*** Opening Entries supplied ***

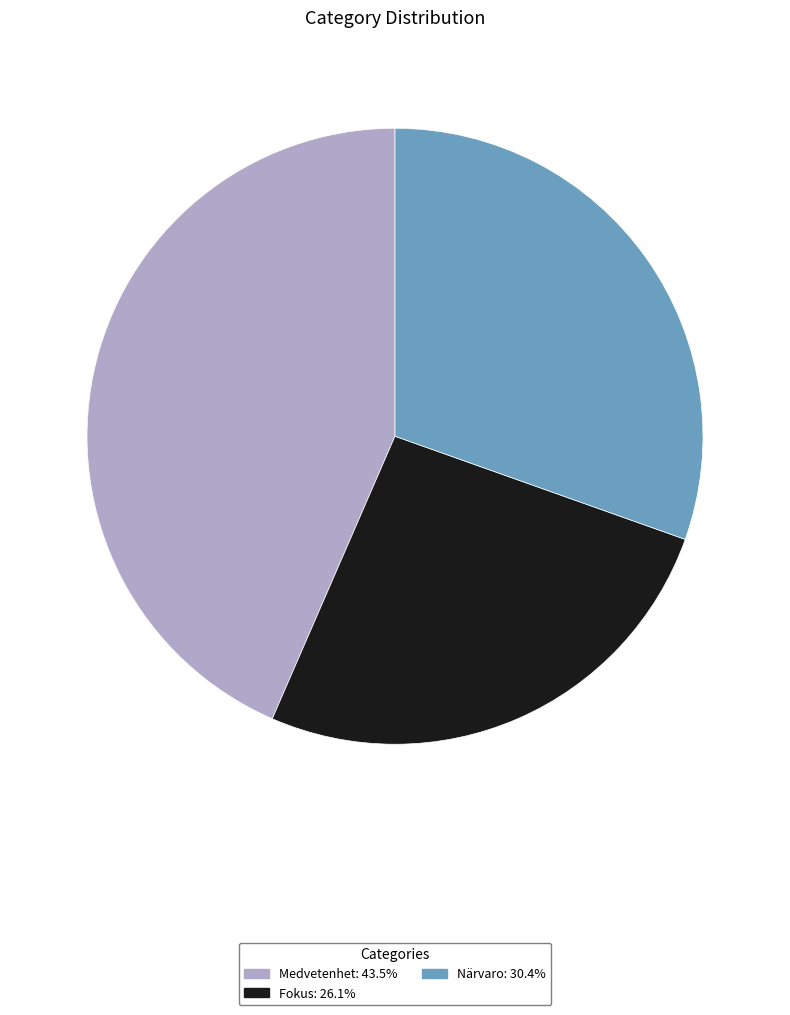

Is it true that Fokus is 34% of the pie?

False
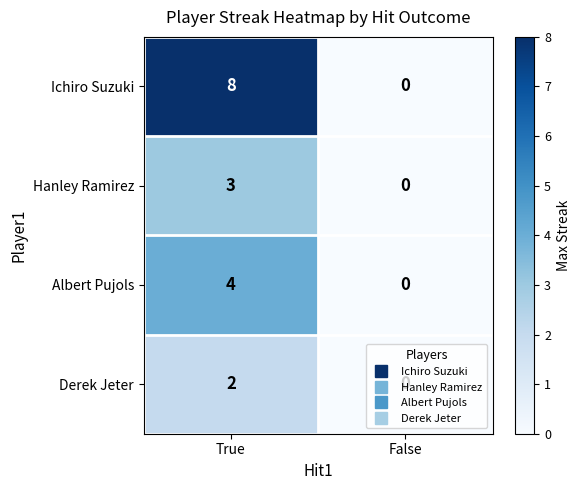

What is the maximum value shown in the chart?

8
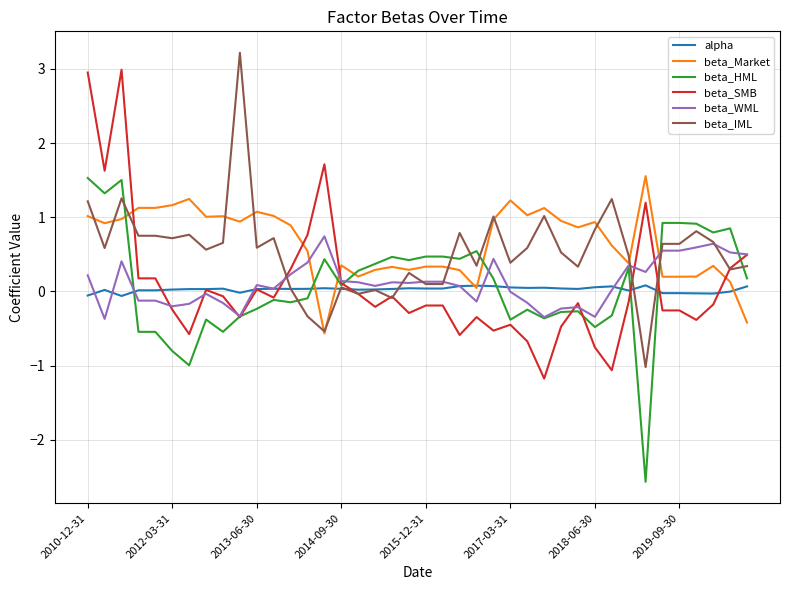

What is the maximum value shown in the chart?

3.2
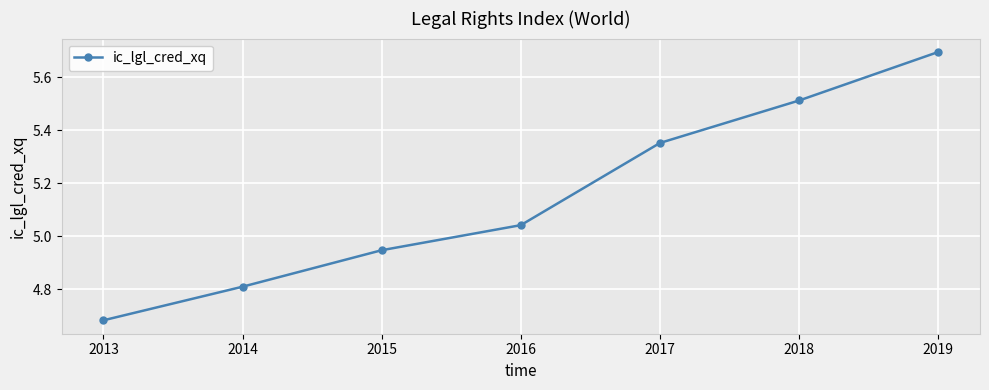

What is the sum of the values at 2016 and 2014?

9.9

*** Closing Entries supplied ***

** Description of the task **
Please change "maximum value" to "highest value" throughout the items above and write them out again with nothing else altered. Omit the pictures.

** Result of this exercise **
Is it true that Fokus is 34% of the pie?

False

What is the highest value shown in the chart?

8

What is the highest value shown in the chart?

3.2

What is the sum of the values at 2016 and 2014?

9.9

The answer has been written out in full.